Thursday 26 February 2015
Semolina pudding, Angela and the Charity Commission
It's a long time since I ate a semolina pudding! But Monday I was having lunch with Baroness Angela Smith in the House of Lords. Angela was the last third sector Minister before the coalition took over and appointed Nick Hurd. But she had the rank of Minister of State - the coalition demoted the role I'm afraid. Angela was also my parents' MP when she was in the Commons, so we like to keep in touch. She continues to take a huge interest in the third sector and is one the Commissioners on the Low Commission on better regulation (they have a meeting on Friday).
Last night was a fun and somewhat poignant leaving party for Anne Longfield who is leaving 4Children after 27 years to become the Children's Commissioner. Anne has been a superb CEO and a long time member of ACEVO. The distinguished guest list was a testament to her success. Why, I even bumped into Cherie Blair (literally, as I was reaching for my coat!). Harriet Harman emerged from her bus and many doyens of the children's sector were there to pay tribute.
And whilst reflecting on the Charity Commission I was pleased to see the report of the joint Commons/Lords committee on the draft Protection of Charites Bill. Some sensible points - and a clear recognition that if the Commission are given more powers to issue Statutory warnings and to disqualify people from being trustees, there must be safeguards. And a strong recommendation on the need to support humanitarian work.

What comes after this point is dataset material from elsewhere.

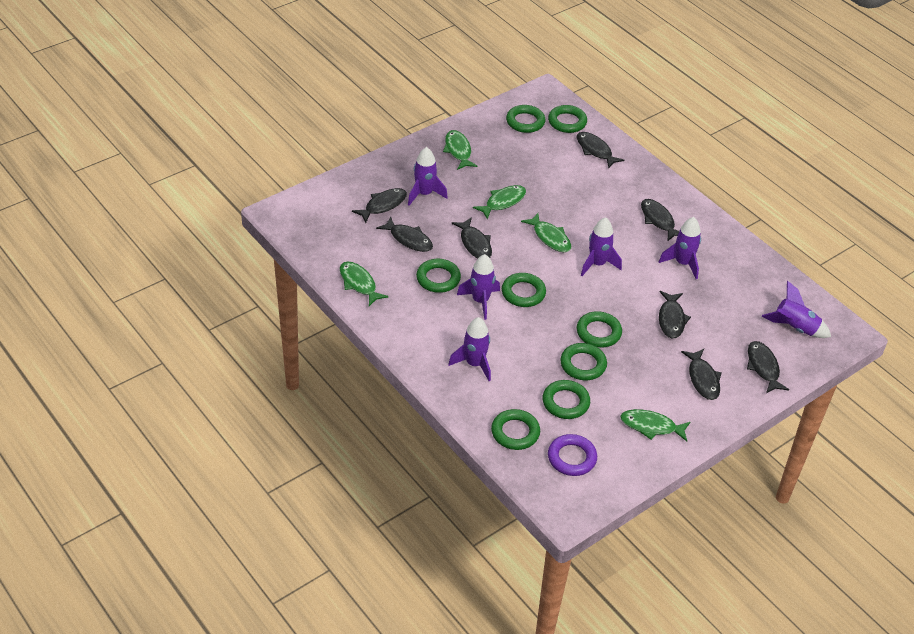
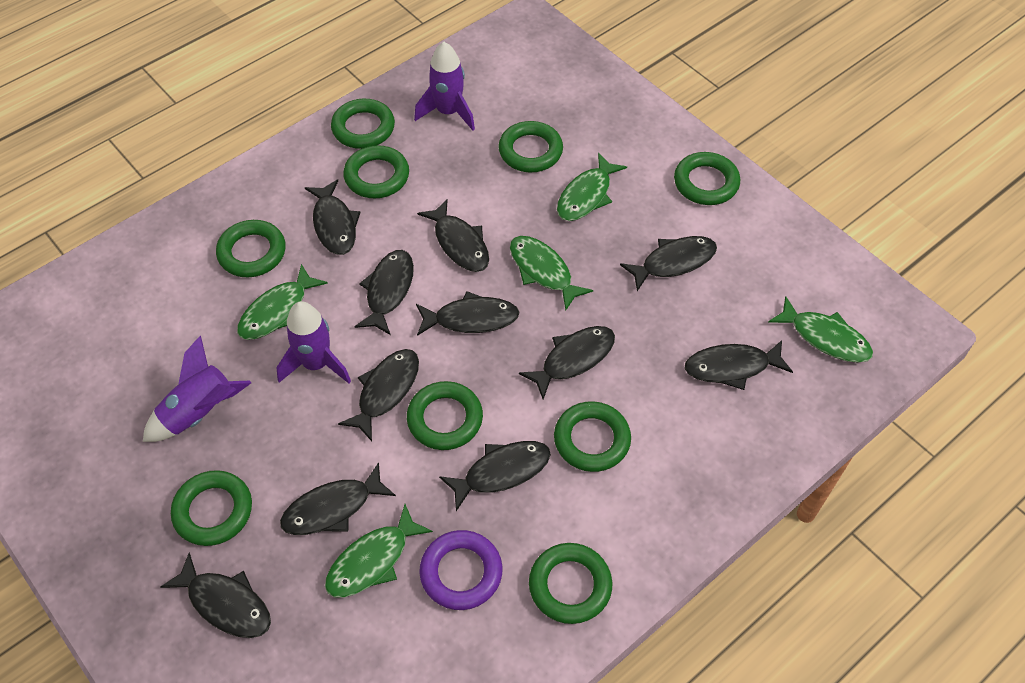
black fish: [352,188,407,223] [376,216,433,252] [451,217,492,259] [577,132,624,168] [641,199,679,241] [659,291,691,339] [681,349,722,400] [747,341,789,393] = 8 -> [161,553,271,638] [280,462,396,535] [305,179,361,255] [338,349,419,441] [354,250,414,335] [416,291,519,336] [417,199,489,272] [439,441,551,511] [519,326,615,399] [620,236,717,291] [685,340,793,390] = 11
green ring: [416,259,461,293] [491,409,540,450] [502,273,546,307] [506,105,545,133] [543,380,590,419] [548,105,587,133] [560,343,607,380] [577,311,622,348] = 8 -> [171,470,252,546] [216,220,286,277] [331,99,395,149] [343,145,409,199] [407,381,483,450] [498,121,563,172] [529,543,612,624] [554,401,631,472] [674,152,740,205] = 9
purple rocket: [408,147,448,206] [448,317,491,381] [457,254,500,320] [581,217,622,276] [659,217,701,279] [762,281,831,338] = 6 -> [143,336,251,442] [276,301,351,383] [414,42,475,131] = 3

Commenting to the press I said the Charity Commission must be prepared to protect, defend and champion the sector and if these powers help them in that crucial aim then we support them. However the evidence does suggest that many of the Commission’s existing powers were sufficient and indeed the Commission have not made the best use of the powers already at their disposal. That is why we welcome the recommendation of safeguards to keep the Commission to task.
Another important point was the role of charities in helping to rehabilitate former offenders by engaging them in community life. This is a key moral purpose in our work and, save for exceptional circumstances, we do not want or need government or the regulator getting in the way. We welcome the report’s call for this role to be protected.

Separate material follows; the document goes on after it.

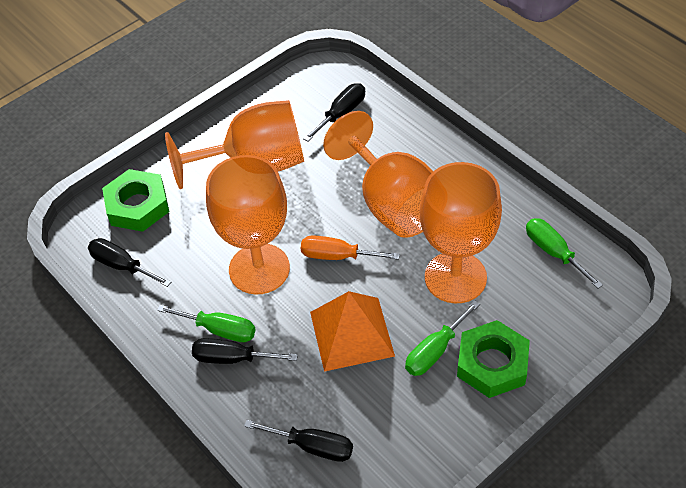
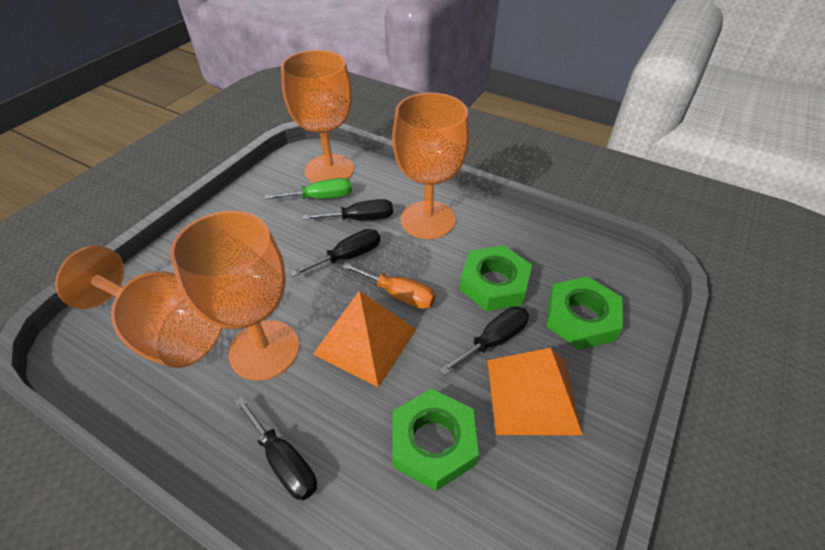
green nut: [102,169,170,232] [457,320,530,398] = 2 -> [393,389,479,491] [459,245,532,311] [546,277,623,350] = 3
green screwdriver: [157,305,256,342] [405,300,480,376] [526,218,603,289] = 3 -> [265,178,352,200] = 1
orange pyramid: [310,291,395,372] = 1 -> [313,291,417,387] [488,348,583,435] = 2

We support the amended list of offences that may disqualify people from becoming charity trustees, but it is important that the Government are not over zealous in the application of the power to disqualify. It would be a grave error for those who have been cautioned rather than convicted of such offences to be excluded from involvement in charitable activity.
Lastly, my evidence to the Committee highlighted the unintended consequences of tough regulatory legislation when it creates difficulties for charities that provide aid in warzones. I’m pleased the Committee agree. It is absolutely right that humanitarian charities are given help and guidance to allow them to operate freely in war zones, and I have called on the Charity Commission to create such guidance without delay.